Republican running mates Mitt Romney and Paul Ryan sought to cast the current administration as soft on China on Saturday, blaming Democratic President Barack Obama for skipping another opportunity to label China a currency manipulator.
"Over the past several years, the president's failed to call China a currency manipulator," Romney said at a rally in Portsmouth, Ohio. "He had the occasion on Friday to come out with that official designation. Do you know what they said? We're not going to make any determination until after the election."
"Let me tell you, on day one of my administration I will label China a currency manipulator, we gotta get those jobs back and get trade to be fair," he continued.
The comments from the Republican candidates come a day after the Treasury Department announced it will hold off publishing a twice-yearly report on foreign exchange, due October 15, that often contains criticism of China's currency policies.
"The administration had their eighth chance to label China a currency manipulator," Ryan said at a separate event nearly 300 miles away from Romney, in Youngstown. "That's eight opportunities to say, 'You know what, play fair with us, trade with us fairly.'"
According to the U.S. Treasury, the report will be released after global finance officials from the G-20 leading economies meet in early November.

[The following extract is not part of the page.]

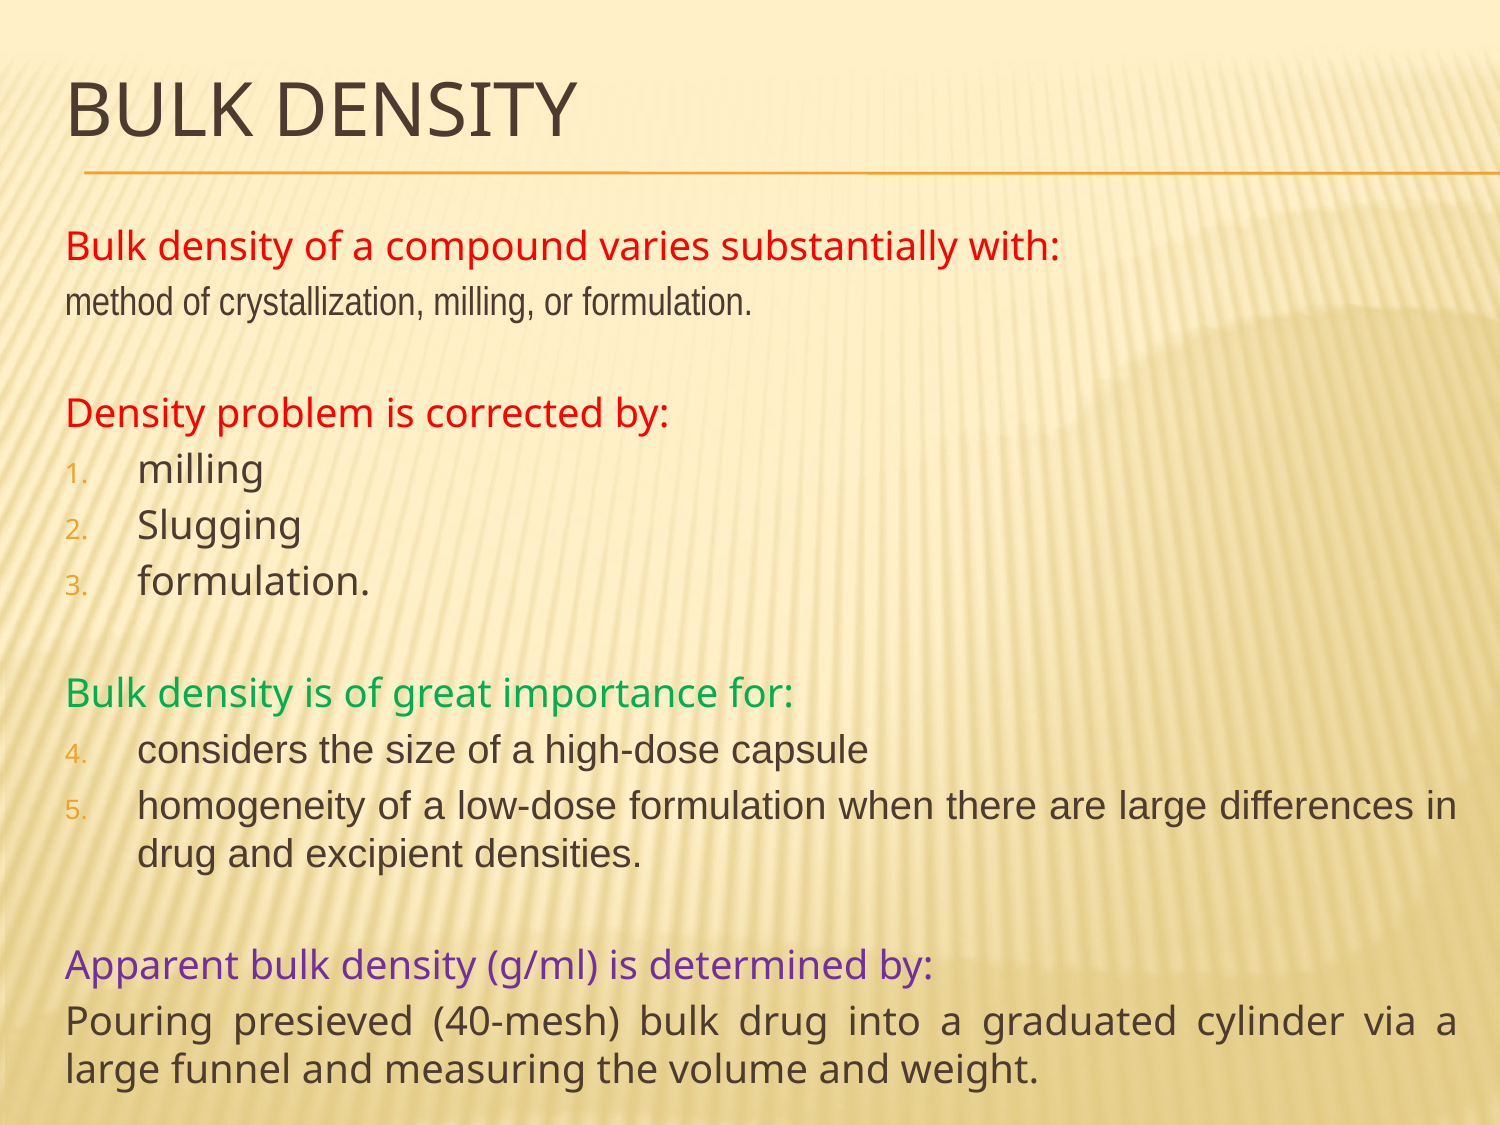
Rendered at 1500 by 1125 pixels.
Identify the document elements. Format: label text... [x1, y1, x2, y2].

title Bulk Density [50, 37, 1475, 175]
list Bulk density of a compound varies substantially with: method of crystallization, milling, or formulation. Density problem is corrected by: milling Slugging formulation. Bulk density is of great importance for: considers the size of a high-dose capsule homogeneity of a low-dose formulation when there are large differences in drug and excipient densities. Apparent bulk density (g/ml) is determined by: Pouring presieved (40-mesh) bulk drug into a graduated cylinder via a large funnel and measuring the volume and weight. [50, 212, 1475, 1100]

"We've lost hundreds of thousands of jobs, according to one study, because of just this problem. Two million jobs we've lost, according to the International Trade Commission, because of one country, China, taking our intellectual property rights, meaning taking our patents, taking our goods that we make and copying them and selling them. That's not correct. That's not right. That's cheating," Ryan said in his opening remarks at a town hall meeting in this battleground state.
Ryan misstated data from the U.S. International Trade Commission report. The 2011 report does not assign a number of lost jobs to currency manipulation by China but asserts that the tightening of intellectual property rights could lead to the creation of 2 million jobs in the United States.
The presidential campaigns have accused one another of being weak on China and both candidates have included misleading or disputed information in their television ads on the subject.
Speaking in the hard-hit manufacturing area of Ohio's Mahoning Valley, Ryan emphasized the need to increase manufacturing jobs in order to build a stronger middle class.
Nearly 300 miles southwest of Ryan, Romney said currency manipulation means "that American companies that are making these same products, they go out of business if the Chinese products are so much cheaper than the real costs behind them."
Ryan stressed the need to hold China accountable for its artificially undervalued exchange rate, a practice that negatively affects American producers.
"We are going to stop this kind of cheating from occurring," Ryan said at Youngstown State University. "That's a big deal. That takes our jobs. You have to stand up for the American manufacturing system. Giving good speeches, you know, saying the right thing, that sounds good, but getting it done is what matters."